Activity list.
1. Which four things does the post about being called sir say no other human being can ever do to what we believe about and embrace within ourselves?
2. In the post about being called sir, replace "punch" with "hit" in the passage between "I mean I am" and "bout that either.", inclusive. What does that passage read once the change is made?
3. Could you carry the post about being called sir further, writing on from the point where it stops?

(Document extract)

AGAIN..who gives a fuck?
I mean I am lesbian and butch and yeah sometimes people think I am a man, I get called sir more often than not. what am I gonna do punch people in the face cause they made and honest mistake?.....hell I wouldnt punch them in the face for saying it for any reason... I am me. I dress like me, I act like me. Everyone sees me through their own eyes , not mine.They dont know really where I have been, what my life means to me and for the most part most people dont care bout that either.
If a comment is made it is for their own entertainment if it is derogatory , out of ignorance if ... well it is just plain ignorant ...but most are simply mistakes.
I cut my hair short , I buy my clothes from the mens section.. people are gonna assume thinks about me .quick glance, yes, I fit a stereotype one I am well aware of... duh.....I dressed myself today. It is human nature to assume.
Those things used to bother me, what people thought, how I would fit in ,measure up...
.then I really thought..measure up to what? another's opinion of the person i am and how I should be this way or that to fit the impression they have of me??
the person you are is you,the life you are creating belongs to you,the one most important thing that can never be stolen, altered, felt or experienced by any other human being but ourselves is what we believe about and embrace within ourselves and claim to be our truth.
Stand firm in who you are , but be understanding to those who haven't walked in your shoes What they think of you , what they project has reason, whether it is insulting, stereotyping, or just plain asinine; there is a lesson for you, compassion and understanding can go a long long way, remember.. they are trying to create themselves too
As for in places like this.
I have had even the sweetest words misinterpreted when i have posted. I have been attacked and insulted and my feelings got hurt then I got jumped on over having feelings and then an attack on my sexuality
and I have to admit and Im embarrassed to say It fucked with me. I mean I truly let the words of people online fuck with my life.
I thought about the stuff they said and I picked myself apart over it. rehashed the words and intentions in my head ( I mean not obsessively or anything but now and then when I missed going to the site) I didnt return for over a year. Then had a lower profile. didnt say much, just read posts until I seen so much of the same happening to other people like me who innocently insulted someone and then got emotionally beat down and run off for it. And I stopped candy coating what I had to say. I mean I feel I am a pretty emotionally stable happy person who visits this site and what about some of the folks that come in here and make mistakes , words said , oversensitive responses and projection can be damaging and hurtful, and face it some people who come to sites like this it is their only sense of family, sometimes it is all they have , maybe they have mental problems, are depressed, their dog just got run over , who knows... the point is...I know how it affected me and I rather like myself, what about those that do not? so I started saying what I want.

(End Document extract)
(Material provided)

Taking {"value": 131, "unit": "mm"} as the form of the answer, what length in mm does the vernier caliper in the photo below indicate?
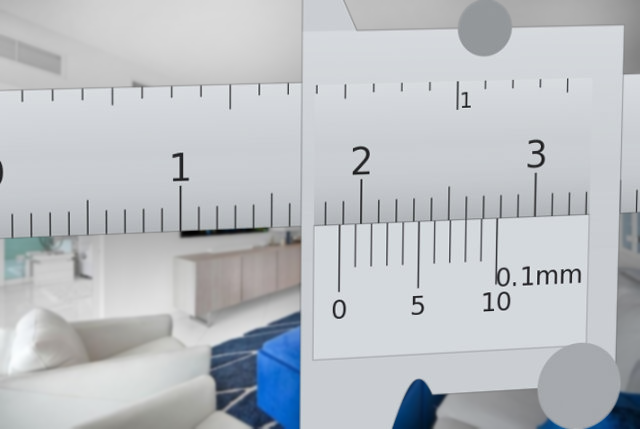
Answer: {"value": 18.8, "unit": "mm"}
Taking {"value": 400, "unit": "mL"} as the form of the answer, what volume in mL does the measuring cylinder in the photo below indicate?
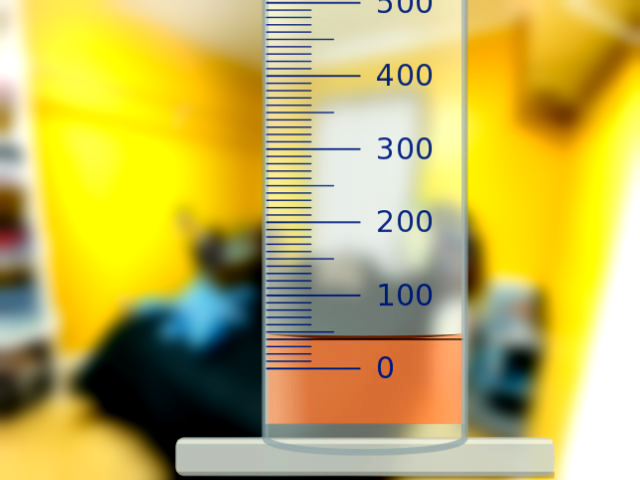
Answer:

(End Material provided)

Results of the tasks.
1. stolen, altered, felt, experienced

2.
I mean I am lesbian and butch and yeah sometimes people think I am a man, I get called sir more often than not. what am I gonna do hit people in the face cause they made and honest mistake?.....hell I wouldnt hit them in the face for saying it for any reason... I am me. I dress like me, I act like me. Everyone sees me through their own eyes , not mine.They dont know really where I have been, what my life means to me and for the most part most people dont care bout that either.

3.
I had already decided that I wouldnt let things said on line bother me anymore and I honestly have plenty of life out here to life without entertaining insults and arguements who either have no right to form an opinion on " my Feelings" ( which happens alot it seems in posts)and then insult me or I accidently offend, leave out, misunderstand,only include"whatever", point to, reference to what the fuck ever I it is I do wrong and it is back on again......
It is like an online soap turning into Jerry springer ... my two least favorite shows next to Rush Lumbaugh. No thanks
This is supposed to be a place for friends, we are all here because we have some of the same issues, we are here to support and help each other. we are here to learn about ourselves and the people we love and or support. We have so much in common but it seems even in this community all people can do is point out and debate each others differences. why separate? why judge, why stereotype, isnt that what we are trying to escape?.
Separation provokes fear, and judgment and both of those lead to hate.
Whether you are a femme who has kids but is now with a butch , if you were born male but live as a female, if you are in love with a man who was born a woman, if you are a feminist tree huggin peace and love lesbian or the two 75yr old gym teachers who have shared a home for over 40 yrs... some one hates you.
people hate us in this world okay.. I mean it is a fact.
People die because they are some sort of " Queer" every single day...
that is fucked up enough isnt it?
why do we have to divide, separate, ride around on our own high horses spouting off what it means to be queer when we really only have the knowlege of one thing and that is what kind of queer we are.
And if any one is offended over me calling us , this community queers than I just have to say..
you didn't understand a thing I said and whether you did or not,, your too damn sensitive and I ain't into arguing about it..
seriously though.....This post was not intended to piss anyone off
If It does.............
......shrug, you dont know me, you took it wrong and I dont care.
Much peace everyone!!
I deeply and truly mean that!!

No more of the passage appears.